Material for this task:
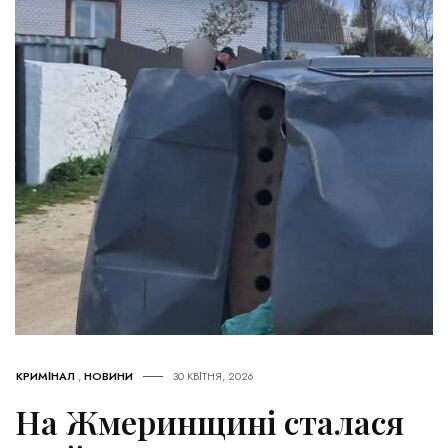
КРИМІНАЛ
,
НОВИНИ
30 КВІТНЯ, 2026
На Жмеринщині сталася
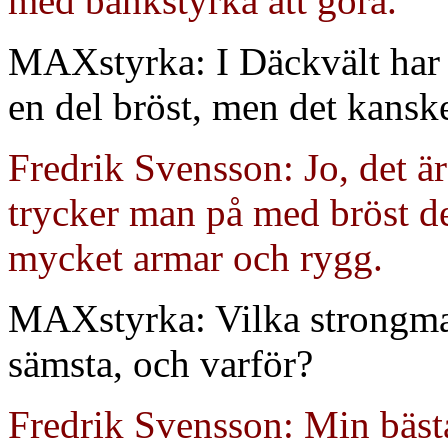
med bänkstyrka att göra.
MAXstyrka: I Däckvält har j
en del bröst, men det kansk
Fredrik Svensson: Jo, det är 
trycker man på med bröst de
mycket armar och rygg.
MAXstyrka: Vilka strongman
sämsta, och varför?
Fredrik Svensson: Min bäst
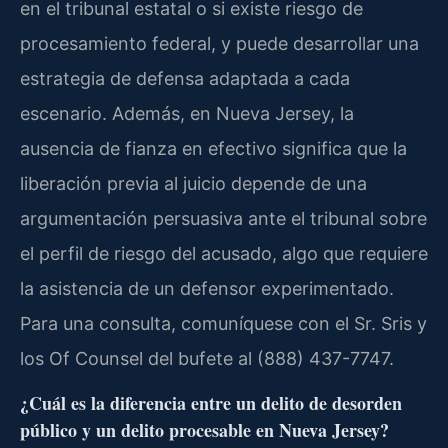
en el tribunal estatal o si existe riesgo de
procesamiento federal, y puede desarrollar una
estrategia de defensa adaptada a cada
escenario. Además, en Nueva Jersey, la
ausencia de fianza en efectivo significa que la
liberación previa al juicio depende de una
argumentación persuasiva ante el tribunal sobre
el perfil de riesgo del acusado, algo que requiere
la asistencia de un defensor experimentado.
Para una consulta, comuníquese con el Sr. Sris y
los Of Counsel del bufete al (888) 437-7747.
¿Cuál es la diferencia entre un delito de desorden
público y un delito procesable en Nueva Jersey?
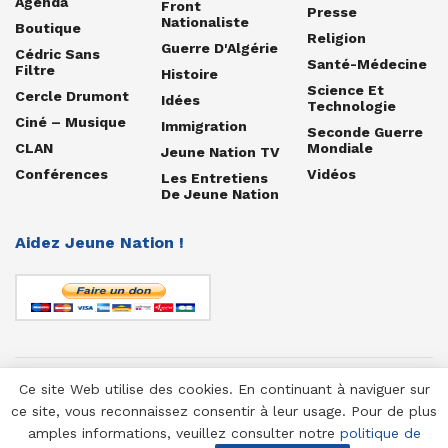
Agenda
Front
Presse
Nationaliste
Boutique
Religion
Guerre D'Algérie
Cédric Sans
Santé-Médecine
Filtre
Histoire
Science Et
Cercle Drumont
Idées
Technologie
Ciné – Musique
Immigration
Seconde Guerre
CLAN
Mondiale
Jeune Nation TV
Conférences
Vidéos
Les Entretiens
De Jeune Nation
Aidez Jeune Nation !
Ce site Web utilise des cookies. En continuant à naviguer sur
© 1958-2025 Jeune Nation
ce site, vous reconnaissez consentir à leur usage. Pour de plus
amples informations, veuillez consulter notre
politique de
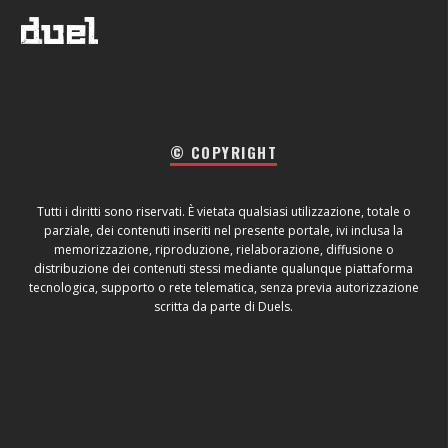
© COPYRIGHT
Tutti i diritti sono riservati. È vietata qualsiasi utilizzazione, totale o
parziale, dei contenuti inseriti nel presente portale, ivi inclusa la
memorizzazione, riproduzione, rielaborazione, diffusione o
distribuzione dei contenuti stessi mediante qualunque piattaforma
tecnologica, supporto o rete telematica, senza previa autorizzazione
scritta da parte di Duels.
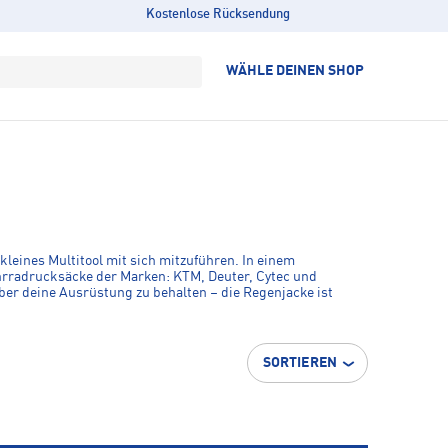
Kostenlose Rücksendung
WÄHLE DEINEN SHOP
leines Multitool mit sich mitzuführen. In einem
ahrradrucksäcke der Marken: KTM, Deuter, Cytec und
ber deine Ausrüstung zu behalten – die Regenjacke ist
SORTIEREN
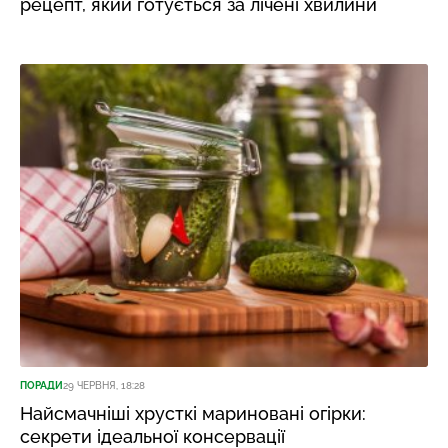
рецепт, який готується за лічені хвилини
ПОРАДИ
29 ЧЕРВНЯ, 18:28
Найсмачніші хрусткі мариновані огірки:
секрети ідеальної консервації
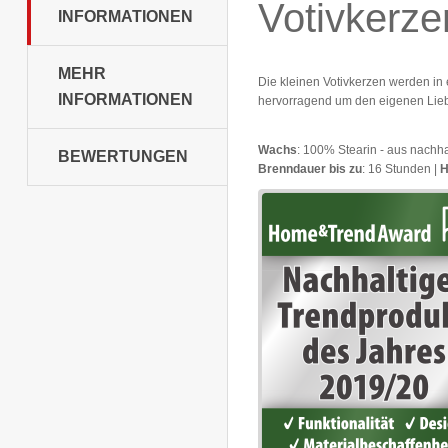
Votivkerze
INFORMATIONEN
MEHR
Die kleinen Votivkerzen werden in e
INFORMATIONEN
hervorragend um den eigenen Liebl
Wachs
: 100% Stearin - aus nachh
BEWERTUNGEN
Brenndauer bis zu
: 16 Stunden |
H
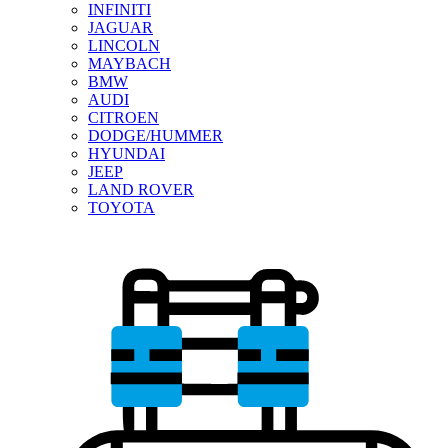
INFINITI
JAGUAR
LINCOLN
MAYBACH
BMW
AUDI
CITROEN
DODGE/HUMMER
HYUNDAI
JEEP
LAND ROVER
TOYOTA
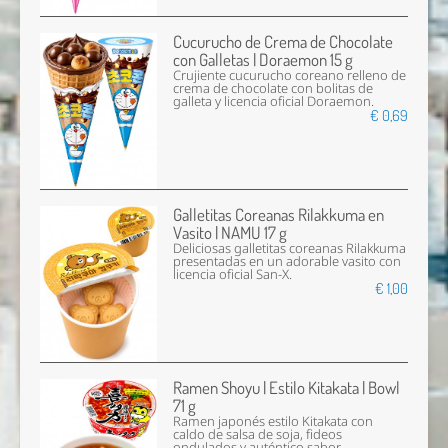
Cucurucho de Crema de Chocolate
con Galletas | Doraemon 15 g
Crujiente cucurucho coreano relleno de
crema de chocolate con bolitas de
galleta y licencia oficial Doraemon.
€ 0,69
Galletitas Coreanas Rilakkuma en
Vasito | NAMU 17 g
Deliciosas galletitas coreanas Rilakkuma
presentadas en un adorable vasito con
licencia oficial San-X.
€ 1,00
Ramen Shoyu | Estilo Kitakata | Bowl
71 g
Ramen japonés estilo Kitakata con
caldo de salsa de soja, fideos
ondulados y auténtico sabor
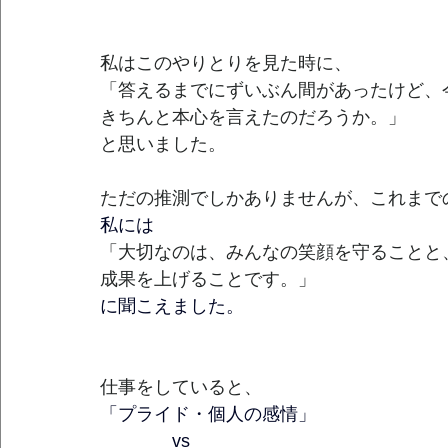
私はこのやりとりを見た時に、
「答えるまでにずいぶん間があったけど、
きちんと本心を言えたのだろうか。」
と思いました。
ただの推測でしかありませんが、これまで
私には
「大切なのは、みんなの笑顔を守ることと
成果を上げることです。」
に聞こえました。
仕事をしていると、
「プライド・個人の感情」
　　　　vs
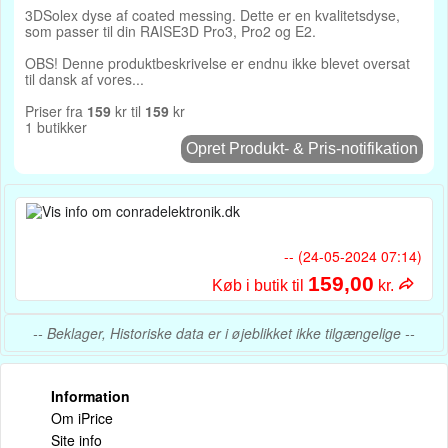
3DSolex dyse af coated messing. Dette er en kvalitetsdyse,
som passer til din RAISE3D Pro3, Pro2 og E2.
OBS! Denne produktbeskrivelse er endnu ikke blevet oversat
til dansk af vores...
Priser fra
159
kr til
159
kr
1 butikker
Opret Produkt- & Pris-notifikation
-- (24-05-2024 07:14)
159,00
Køb i butik til
kr.
-- Beklager, Historiske data er i øjeblikket ikke tilgængelige --
Information
Om iPrice
Site info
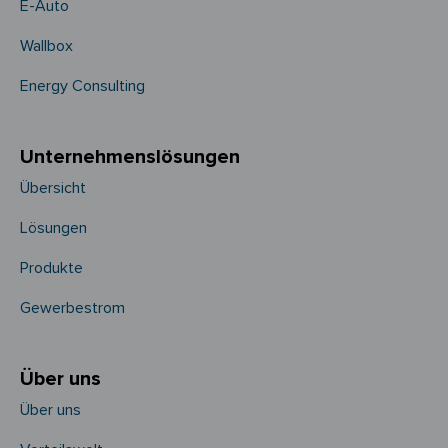
E-Auto
Wallbox
Energy Consulting
Unternehmens­­lösungen
Übersicht
Lösungen
Produkte
Gewerbestrom
Über uns
Über uns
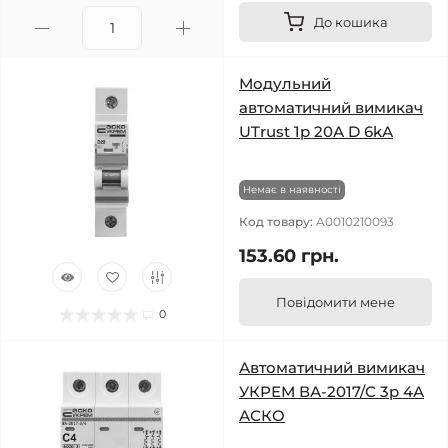
До кошика
Модульний
автоматичний вимикач
UTrust 1р 20А D 6kА
Немає в наявності
Код товару:
A0010210093
153.60 грн.
Повідомити мене
0
Автоматичний вимикач
УКРЕМ ВА-2017/С 3р 4А
АСКО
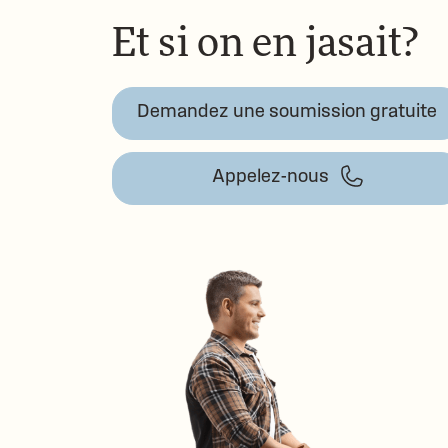
Et si on en jasait?
Demandez une soumission gratuite
Appelez-nous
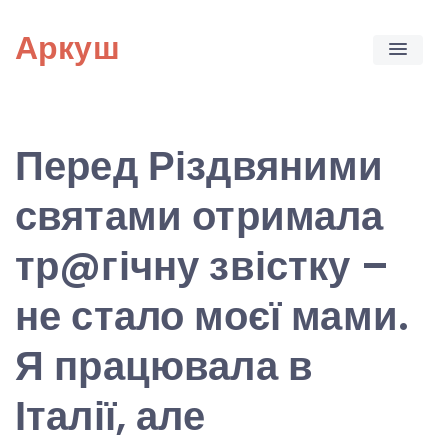
Skip
Аркуш
to
content
Перед Різдвяними
святами отримала
тр@гічну звістку –
не стало моєї мами.
Я працювала в
Італії, але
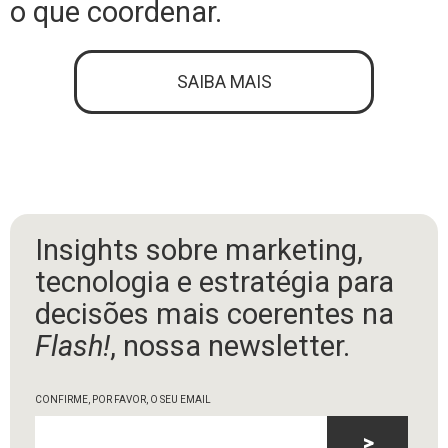
o que coordenar.
SAIBA MAIS
Insights sobre marketing,
tecnologia e estratégia para
decisões mais coerentes na
Flash!
, nossa newsletter.
CONFIRME, POR FAVOR, O SEU EMAIL
>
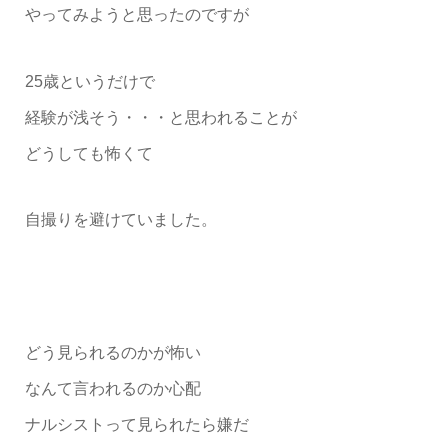
やってみようと思ったのですが
25歳というだけで
経験が浅そう・・・と思われることが
どうしても怖くて
自撮りを避けていました。
どう見られるのかが怖い
なんて言われるのか心配
ナルシストって見られたら嫌だ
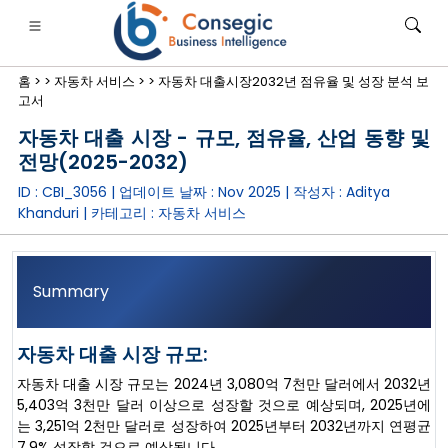
홈 >
>
자동차 서비스 >
>
자동차 대출시장2032년 점유율 및 성장 분석 보
고서
자동차 대출 시장 - 규모, 점유율, 산업 동향 및
전망(2025-2032)
ID : CBI_3056 | 업데이트 날짜 :
Nov 2025
| 작성자 :
Aditya
은행·금융·보험
• 소비재
• 에너지 및 전력
• 식품 및 음료
Khanduri
| 카테고리 :
자동차 서비스
로그
• 사례 연구
Summary
자동차 대출 시장 규모:
자동차 대출 시장 규모는 2024년 3,080억 7천만 달러에서 2032년
5,403억 3천만 달러 이상으로 성장할 것으로 예상되며, 2025년에
는 3,251억 2천만 달러로 성장하여 2025년부터 2032년까지 연평균
7.9% 성장할 것으로 예상됩니다.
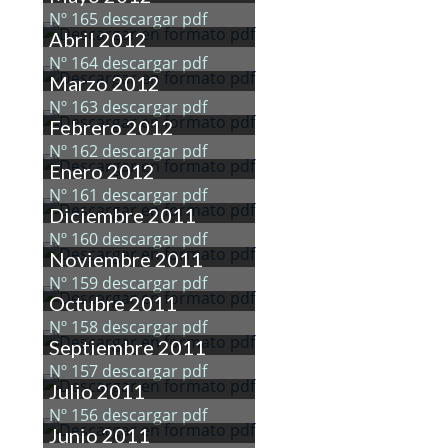
Nº 165 descargar pdf
Abril 2012
Nº 164 descargar pdf
Marzo 2012
Nº 163 descargar pdf
Febrero 2012
Nº 162 descargar pdf
Enero 2012
Nº 161 descargar pdf
Diciembre 2011
Nº 160 descargar pdf
Noviembre 2011
Nº 159 descargar pdf
Octubre 2011
Nº 158 descargar pdf
Septiembre 2011
Nº 157 descargar pdf
Julio 2011
Nº 156 descargar pdf
Junio 2011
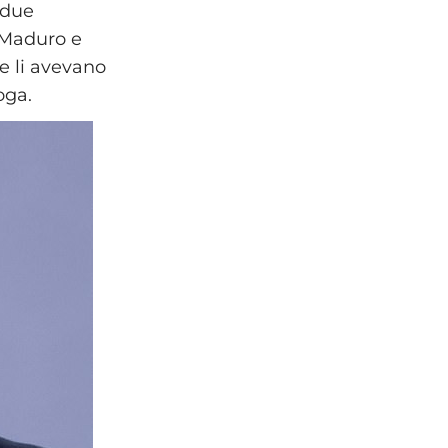
 due
 Maduro e
e li avevano
oga.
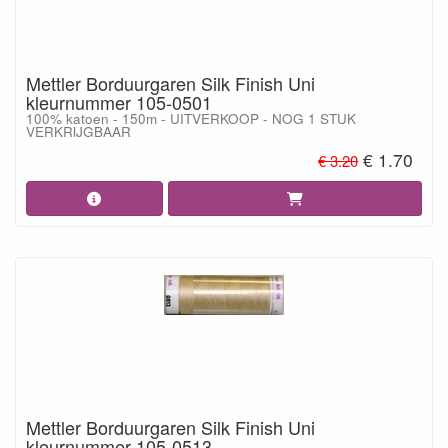
Mettler Borduurgaren Silk Finish Uni
kleurnummer 105-0501
100% katoen - 150m - UITVERKOOP - NOG 1 STUK
VERKRIJGBAAR
€ 1.70
€ 3.20
Mettler Borduurgaren Silk Finish Uni
kleurnummer 105-0513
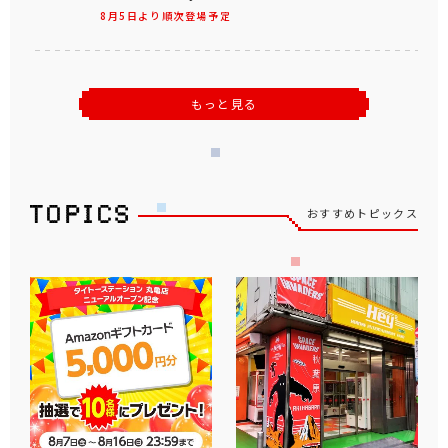
8月5日より順次登場予定
もっと見る
おすすめトピックス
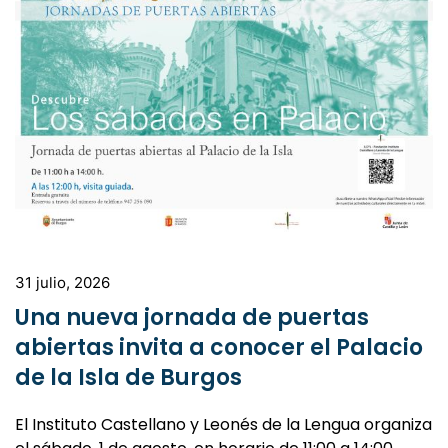
31 julio, 2026
Una nueva jornada de puertas
abiertas invita a conocer el Palacio
de la Isla de Burgos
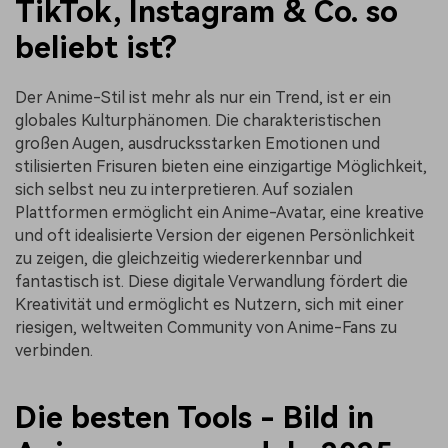
TikTok, Instagram & Co. so
beliebt ist?
Der Anime-Stil ist mehr als nur ein Trend, ist er ein
globales Kulturphänomen. Die charakteristischen
großen Augen, ausdrucksstarken Emotionen und
stilisierten Frisuren bieten eine einzigartige Möglichkeit,
sich selbst neu zu interpretieren. Auf sozialen
Plattformen ermöglicht ein Anime-Avatar, eine kreative
und oft idealisierte Version der eigenen Persönlichkeit
zu zeigen, die gleichzeitig wiedererkennbar und
fantastisch ist. Diese digitale Verwandlung fördert die
Kreativität und ermöglicht es Nutzern, sich mit einer
riesigen, weltweiten Community von Anime-Fans zu
verbinden.
Die besten Tools - Bild in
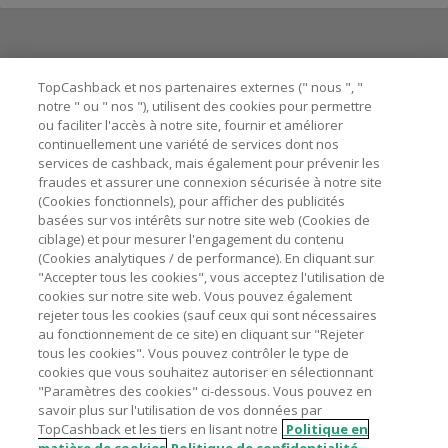
Besoin d'aide ?
TopCashback et nos partenaires externes (" nous ", "
notre " ou " nos "), utilisent des cookies pour permettre
ou faciliter l'accès à notre site, fournir et améliorer
Astuces pour économiser
continuellement une variété de services dont nos
services de cashback, mais également pour prévenir les
fraudes et assurer une connexion sécurisée à notre site
A propos de
(Cookies fonctionnels), pour afficher des publicités
basées sur vos intérêts sur notre site web (Cookies de
ciblage) et pour mesurer l'engagement du contenu
Contactez-nous
(Cookies analytiques / de performance). En cliquant sur
"Accepter tous les cookies", vous acceptez l'utilisation de
Mentions légales
cookies sur notre site web. Vous pouvez également
rejeter tous les cookies (sauf ceux qui sont nécessaires
au fonctionnement de ce site) en cliquant sur "Rejeter
tous les cookies". Vous pouvez contrôler le type de
cookies que vous souhaitez autoriser en sélectionnant
"Paramètres des cookies" ci-dessous. Vous pouvez en
Nos sites
UK
US
CN
JP
DE
AU
IT
ES
savoir plus sur l'utilisation de vos données par
TopCashback et les tiers en lisant notre
Politique en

Exercise brief: Copy exactly the lines of the entries above from the one containing "Appelez-nous" through the one containing "kleurnummer 105-0501". Both end lines count; pictures do not.

The answer:
Appelez-nous
Skip
Аркуш
to
content
Перед Різдвяними
святами отримала
тр@гічну звістку –
не стало моєї мами.
Я працювала в
Італії, але
o que coordenar.
SAIBA MAIS
Insights sobre marketing,
tecnologia e estratégia para
decisões mais coerentes na
Flash!
, nossa newsletter.
CONFIRME, POR FAVOR, O SEU EMAIL
>
やってみようと思ったのですが
25歳というだけで
経験が浅そう・・・と思われることが
どうしても怖くて
自撮りを避けていました。
どう見られるのかが怖い
なんて言われるのか心配
ナルシストって見られたら嫌だ
홈 >
>
자동차 서비스 >
>
자동차 대출시장2032년 점유율 및 성장 분석 보
고서
자동차 대출 시장 - 규모, 점유율, 산업 동향 및
전망(2025-2032)
ID : CBI_3056 | 업데이트 날짜 :
Nov 2025
| 작성자 :
Aditya
은행·금융·보험
• 소비재
• 에너지 및 전력
• 식품 및 음료
Khanduri
| 카테고리 :
자동차 서비스
로그
• 사례 연구
Summary
자동차 대출 시장 규모:
자동차 대출 시장 규모는 2024년 3,080억 7천만 달러에서 2032년
5,403억 3천만 달러 이상으로 성장할 것으로 예상되며, 2025년에
는 3,251억 2천만 달러로 성장하여 2025년부터 2032년까지 연평균
7.9% 성장할 것으로 예상됩니다.
Nº 165 descargar pdf
Abril 2012
Nº 164 descargar pdf
Marzo 2012
Nº 163 descargar pdf
Febrero 2012
Nº 162 descargar pdf
Enero 2012
Nº 161 descargar pdf
Diciembre 2011
Nº 160 descargar pdf
Noviembre 2011
Nº 159 descargar pdf
Octubre 2011
Nº 158 descargar pdf
Septiembre 2011
Nº 157 descargar pdf
Julio 2011
Nº 156 descargar pdf
Junio 2011
 due
 Maduro e
e li avevano
oga.
Mettler Borduurgaren Silk Finish Uni
kleurnummer 105-0501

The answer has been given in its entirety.